Amending an association’s governing documents is never an easy task.  The Colorado legislature recognized this in 1992 when it capped the maximum approval requirement to 67% of the entire community.  Even with this reduction in the approval requirement, amending a declaration was problematic due to owner apathy, lack of building a consensus of the owners, and at times varying opinions of the owners in the community as to what should be in an amendment.

One of the tools associations have used to overcome some of these challenges is the Court Petition Process permitted by section 217(7) of Colorado Common Interest Ownership Act (“CCIOA”).  This section of CCIOA permits an association to petition the District Court to approve an amendment to its declaration if the association has sent at least two written notices to all owners in the community, discussed the amendment at a membership meeting at least once, and has received at least one-half of all of the consents it would otherwise need in order to approve the amendment.  While historically this approval process has been a routine process successfully utilized by associations, recent events indicate the use of the court petition process is no longer a slam dunk method to obtain approval for a declaration amendment.  This article will discuss the biggest challenges this firm has seen in the last year.

Opposition disguised as apathy

One of the intentions of the Court Petition process is to overcome true owner apathy.  However, a board of directors must be attuned to what is really going on in the community and be aware if lack of response is truly apathy or rather true opposition to the amendment.  When an association petitions the District Court, it is representing it has not received objections to the petition by more than 33% of the owners in the community.  Furthermore, the petition to the court will be “defeated” if more than 33% of the owners in a community object to the petition prior to the hearing.  Just because an association does not receive objections from 33% of the owners during the balloting process, this does not guarantee owners will not muster sufficient objections to the petition and prevent the petition from being granted.
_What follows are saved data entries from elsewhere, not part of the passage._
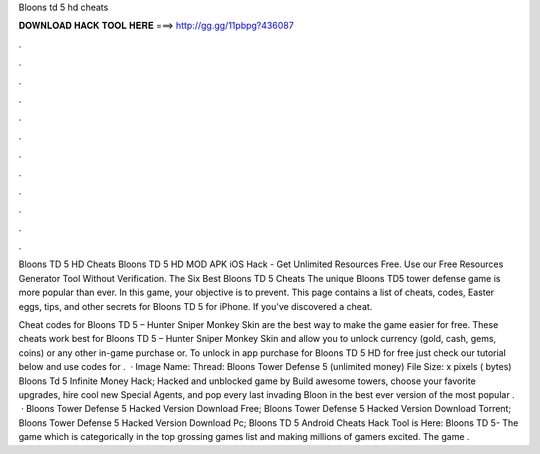 Bloons td 5 hd cheats



𝐃𝐎𝐖𝐍𝐋𝐎𝐀𝐃 𝐇𝐀𝐂𝐊 𝐓𝐎𝐎𝐋 𝐇𝐄𝐑𝐄 ===> http://gg.gg/11pbpg?436087



.



.



.



.



.



.



.



.



.



.



.



.

Bloons TD 5 HD Cheats Bloons TD 5 HD MOD APK iOS Hack - Get Unlimited Resources Free. Use our Free Resources Generator Tool Without Verification. The Six Best Bloons TD 5 Cheats The unique Bloons TD5 tower defense game is more popular than ever. In this game, your objective is to prevent. This page contains a list of cheats, codes, Easter eggs, tips, and other secrets for Bloons TD 5 for iPhone. If you've discovered a cheat.

Cheat codes for Bloons TD 5 – Hunter Sniper Monkey Skin are the best way to make the game easier for free. These cheats work best for Bloons TD 5 – Hunter Sniper Monkey Skin and allow you to unlock currency (gold, cash, gems, coins) or any other in-game purchase or. To unlock in app purchase for Bloons TD 5 HD for free just check our tutorial below and use codes for .  · Image Name: Thread: Bloons Tower Defense 5 (unlimited money) File Size: x pixels ( bytes) Bloons Td 5 Infinite Money Hack; Hacked and unblocked game by  Build awesome towers, choose your favorite upgrades, hire cool new Special Agents, and pop every last invading Bloon in the best ever version of the most popular .  · Bloons Tower Defense 5 Hacked Version Download Free; Bloons Tower Defense 5 Hacked Version Download Torrent; Bloons Tower Defense 5 Hacked Version Download Pc; Bloons TD 5 Android Cheats Hack Tool is Here: Bloons TD 5- The game which is categorically in the top grossing games list and making millions of gamers excited. The game .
Prior to making a decision to use the CCIOA section 217(7) petition process, the board must first determine if the amendment failed to obtain the requisite approval because of the content of the amendment or true owner apathy.  In other words, did the owners just not return a sufficient number of ballots because they didn’t care or didn’t want to be bothered?  During the discussion about the amendment with the community, was there overall support for the amendment or was it met with opposition by most owners?  Was there a large number of owners who objected to the amendment, but not insufficient numbers to reach the 33%?  Boards must be able to answer these questions prior to filing a court petition for approval of an amendment as this process was not created to overcome opposition, but rather address apathy in a community.  When the petition hearing is held, it should not be a surprise as to the outcome; the Association should have a very good feel as to what will happen and whether or not there will be opposition to the petition.

Following the Statute is critical

Because the Court Petition process is technical in nature and provides no discretion for the court, a judge must determine an association followed every single mandate in the statute in order to grant the petition request.  But if a judge determines all requirements of the statute were not followed, the judge is prohibited from granting the petition by statute.  Thus, following the statutory requirements is crucial for a successful petition hearing.

Section 217(7) of CCIOA provides that in order to petition the court, the association must complete the following:

(I)The association has twice sent notice of the proposed amendment to all unit owners that are entitled by the declaration to vote on the proposed amendment or are required for approval of the proposed amendment by any means allowed pursuant to the provisions regarding notice to members in sections 7-121-402 and 7-127-104, C.R.S., of the “Colorado Revised Nonprofit Corporation Act,” Articles 121 to 137 of title 7, C.R.S.;

(II)The association has discussed the proposed amendment during at least one meeting of the Association; and

(III) Unit owners of units to which are allocated more than fifty percent of the number of consents, approvals, or votes of the association that would be required to adopt the proposed amendment pursuant to the declaration have voted in favor of the proposed amendment.

To comply with the above, the actual amendment must first be provided to owners before being discussed at the membership meeting.  Although the amendment may be revised after the meeting, the proposed draft amendment must be discussed during the meeting.  Discussing the concept of the amendment or what will go into it without having an actual proposed amendment distributed to the membership will not suffice.

Furthermore, CCIOA requires a statement in the petition describing what makes the amendment necessary and advisable.  This statement should not be a generic blanket statement, but rather contain information explaining why the board proceeded with the process in the first place.  A good statement goes a long way for the judge reviewing the petition.

In conclusion, the Court Petition process is a valuable tool to assist associations with amendment of their declarations.  However, associations must strictly comply with every provision of the statute to be successful.  The petition should only be used to overcome owner apathy, not to pass an amendment opposed by the membership.